Getty worked as a contributing editor for Tatler 2019-2021.

In January 2024 Getty was featured on the International Best Dressed List 2023 alongside Timothee Chalamet and Michelle Yeoh.

Walked the Gucci Cruise 2027 runway show, staged at Times Square, New
York City, on 16 May 2026, under creative director Demna.

==Creative collaborations==
Getty has undertaken a series of creative partnerships across disciplines:
- La Coqueta — children's clothing collaboration
- Aquazzura — limited-edition shoe collaboration
- Adriana Degreas — swimwear collection collaboration

==Film and television==
Getty served as an executive producer on The Voice of Hind Rajab (2025), directed by Kaouther Ben Hania.

==Public appearances==
In 2026, Getty attended the Met Gala wearing a custom gown by Ashi Studio.
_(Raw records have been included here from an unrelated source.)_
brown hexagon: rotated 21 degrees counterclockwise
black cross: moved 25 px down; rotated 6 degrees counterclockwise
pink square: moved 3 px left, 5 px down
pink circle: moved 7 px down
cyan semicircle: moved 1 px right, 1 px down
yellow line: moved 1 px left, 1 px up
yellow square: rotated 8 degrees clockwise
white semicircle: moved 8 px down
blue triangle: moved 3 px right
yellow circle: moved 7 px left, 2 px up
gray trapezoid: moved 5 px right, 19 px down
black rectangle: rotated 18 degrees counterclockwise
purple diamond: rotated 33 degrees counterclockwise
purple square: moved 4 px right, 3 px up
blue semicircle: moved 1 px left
Her appearance was covered in fashion media including Vogue and BuzzFeed.

==Personal life==
Ghanem married hedge fund manager Joseph Getty, son of Mark Getty and Domitilla Harding and a grandson of Sir John Paul Getty, in 2015 in a Catholic ceremony at the Basilica of the Twelve Apostles in Rome, Italy. Her dress was a custom made haute couture gown by Schiaparelli with a hooded cloak designed by Lesage and Charlotte Olympia heels.
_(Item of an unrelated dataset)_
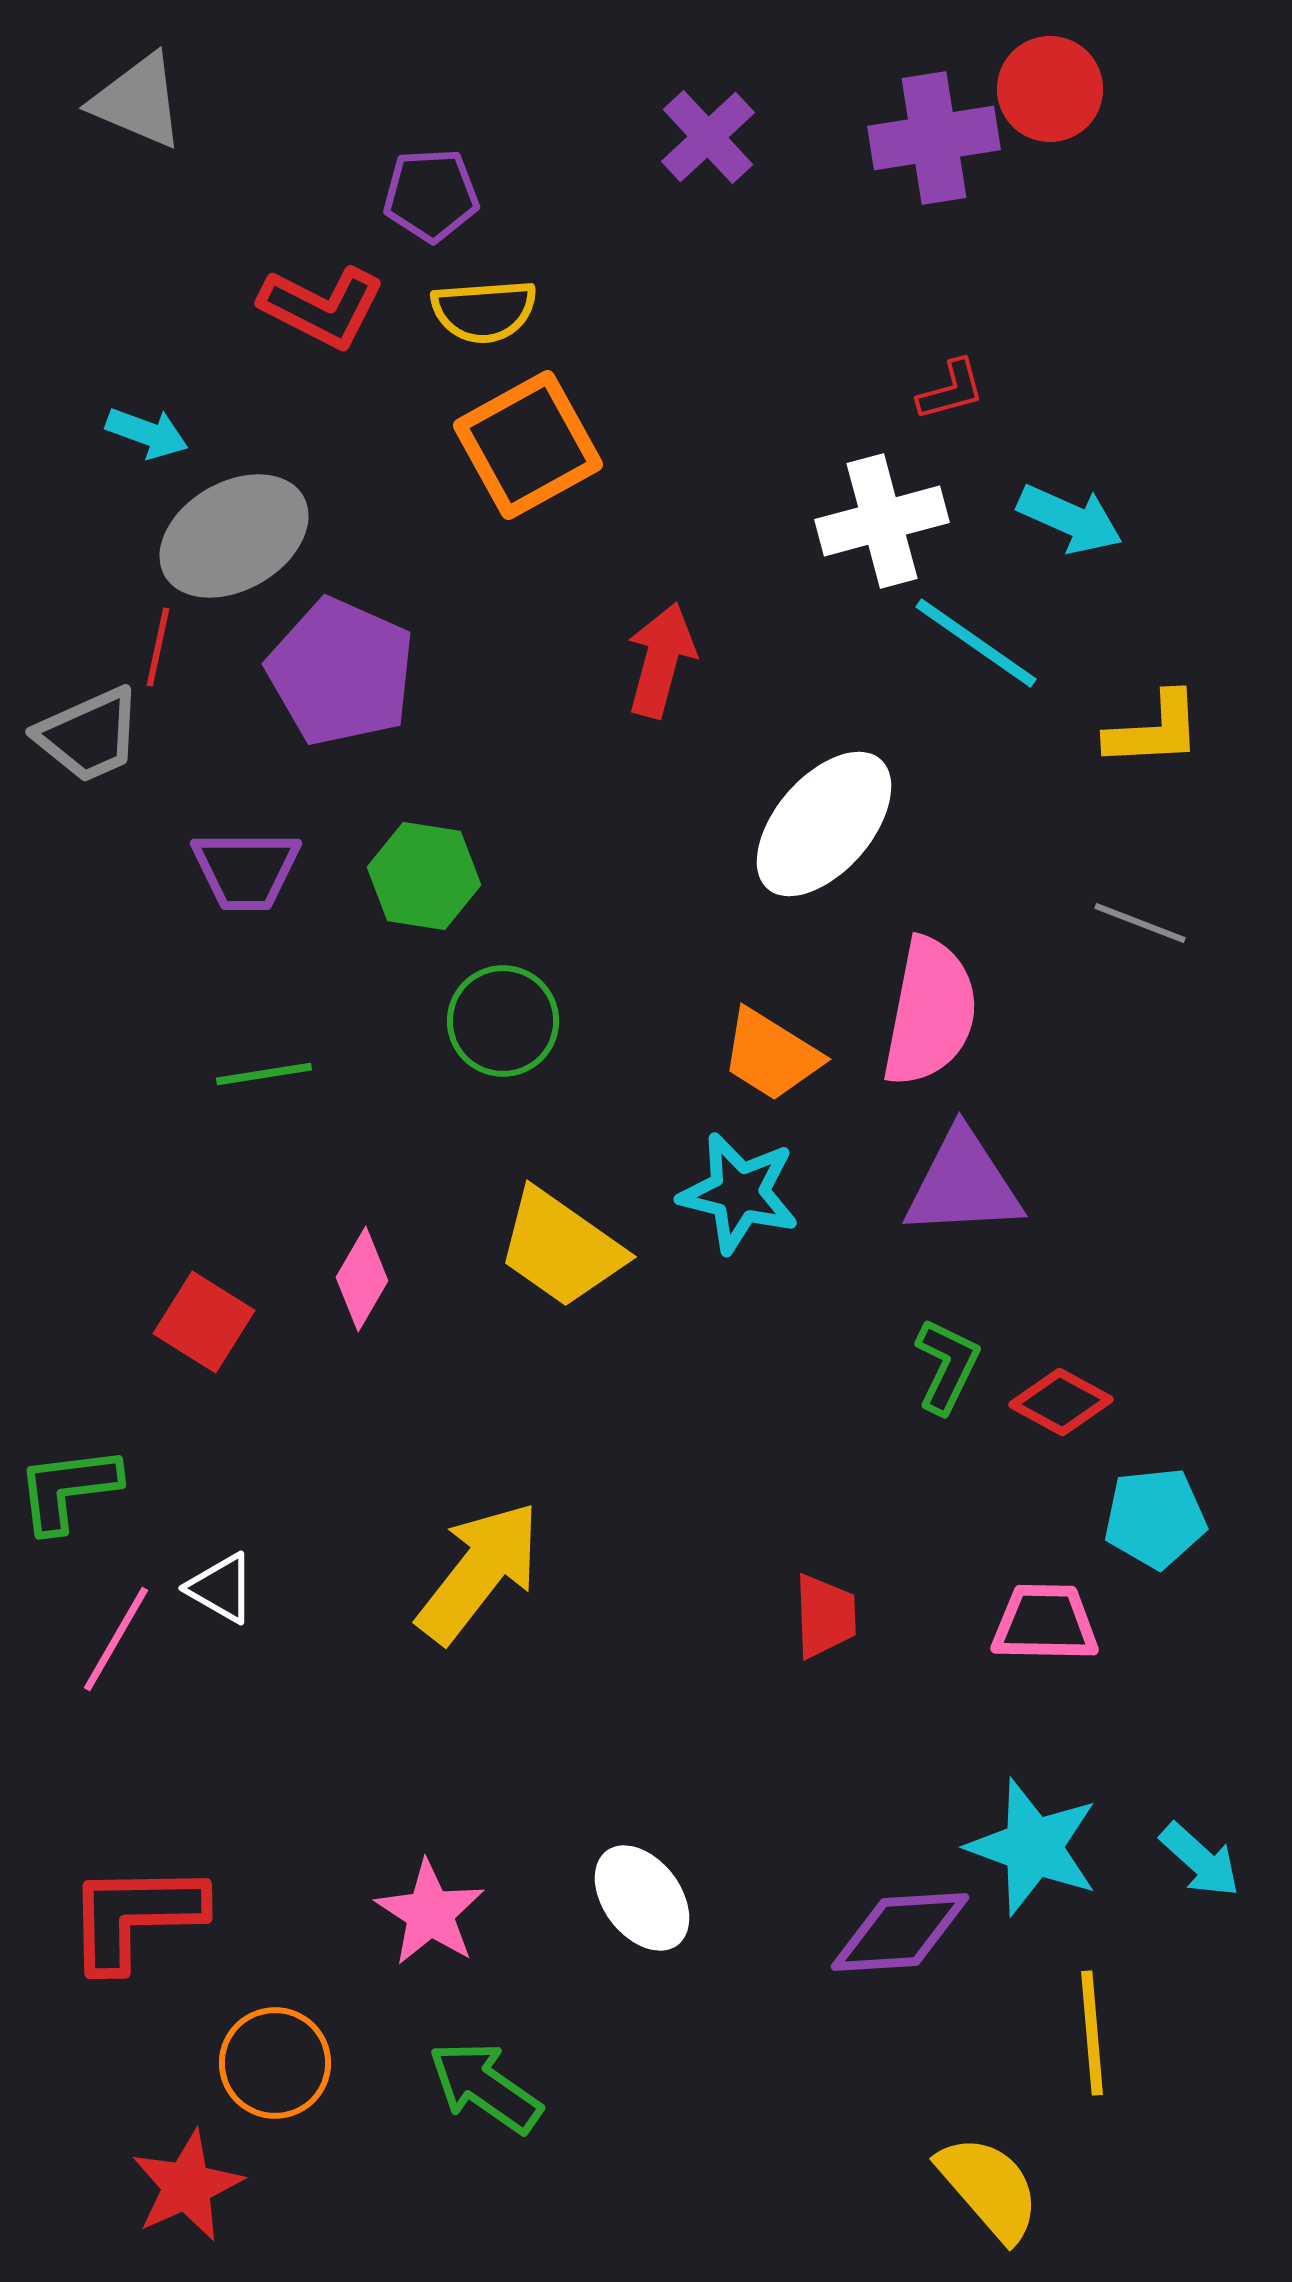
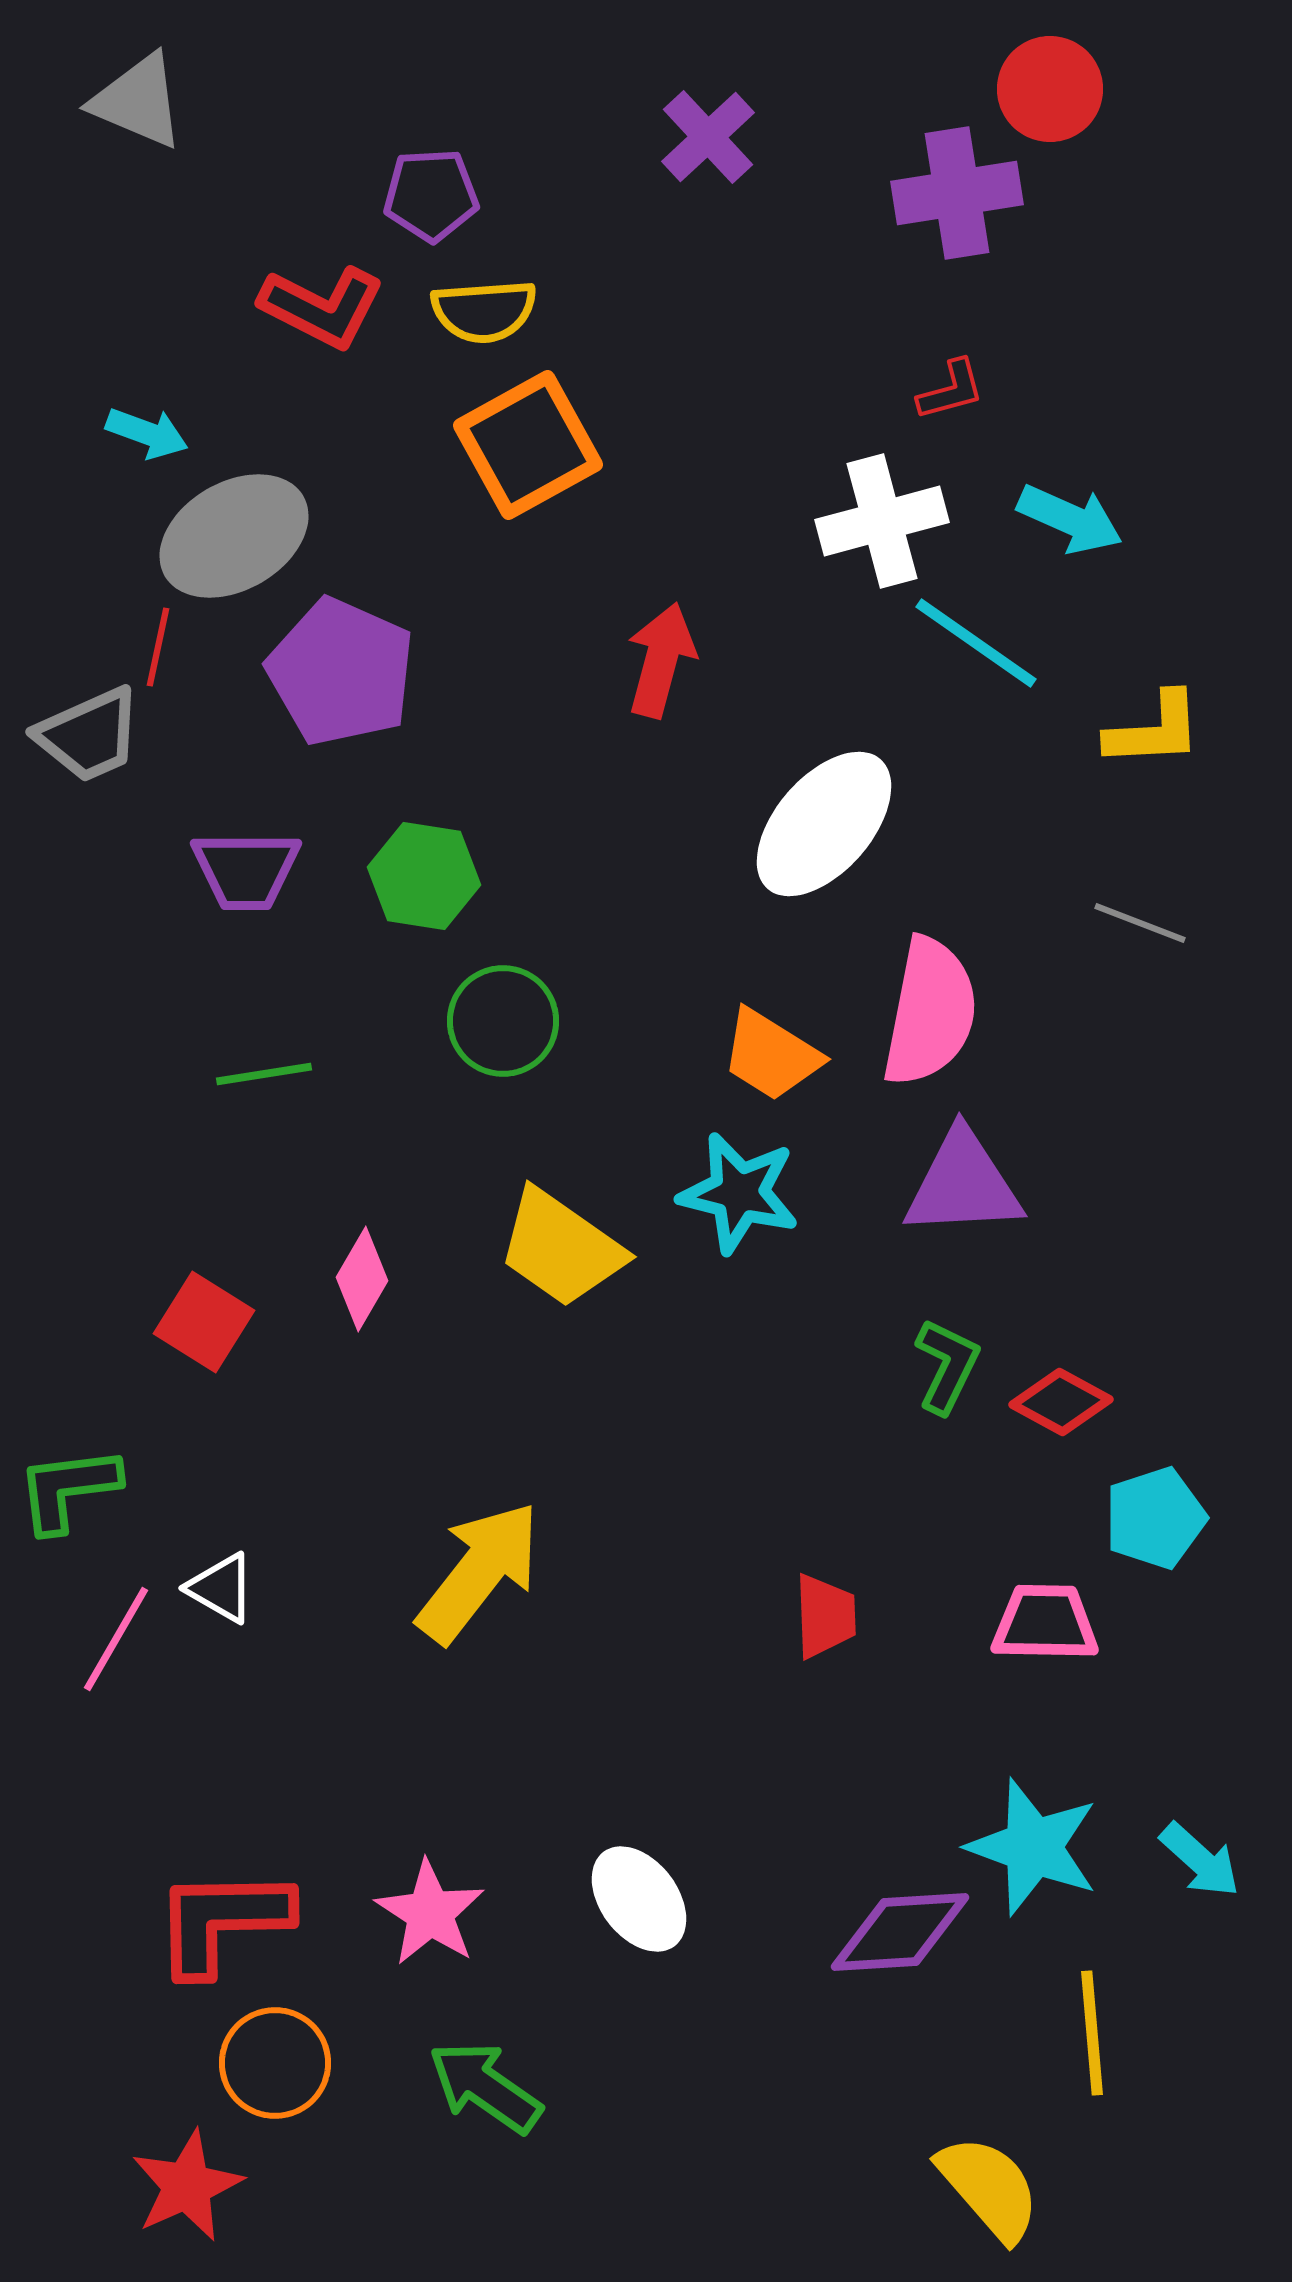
purple cross at (934, 138): moved 23 px right, 55 px down
cyan pentagon at (1155, 1518): rotated 12 degrees counterclockwise
white ellipse at (642, 1898): moved 3 px left, 1 px down
red L-shape at (135, 1916): moved 87 px right, 5 px down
Wedding guests included Princess Elisabeth von Thurn und Taxis, Princess Beatrice of York, Ginevra Elkann, Lady Getty, Charlotte Olympia Dellal, Pierre Casiraghi, Julia Restoin Roitfeld, and Bianca Brandolini d’Adda. A party celebrating the wedding celebrations was hosted at the Palazzo Taverna. The wedding reception was held at the Castle Odescalchi.

In 2019 Getty and her husband were featured in Tatler's 'Social Power List' alongside Prince William, Duke of Cambridge and Catherine, Duchess of Cambridge as having significant social influence in the United Kingdom.

In 2017 Getty gave birth to a daughter, Gene Honor Getty. In 2019 she gave birth to a son, Jupiter Mark Getty.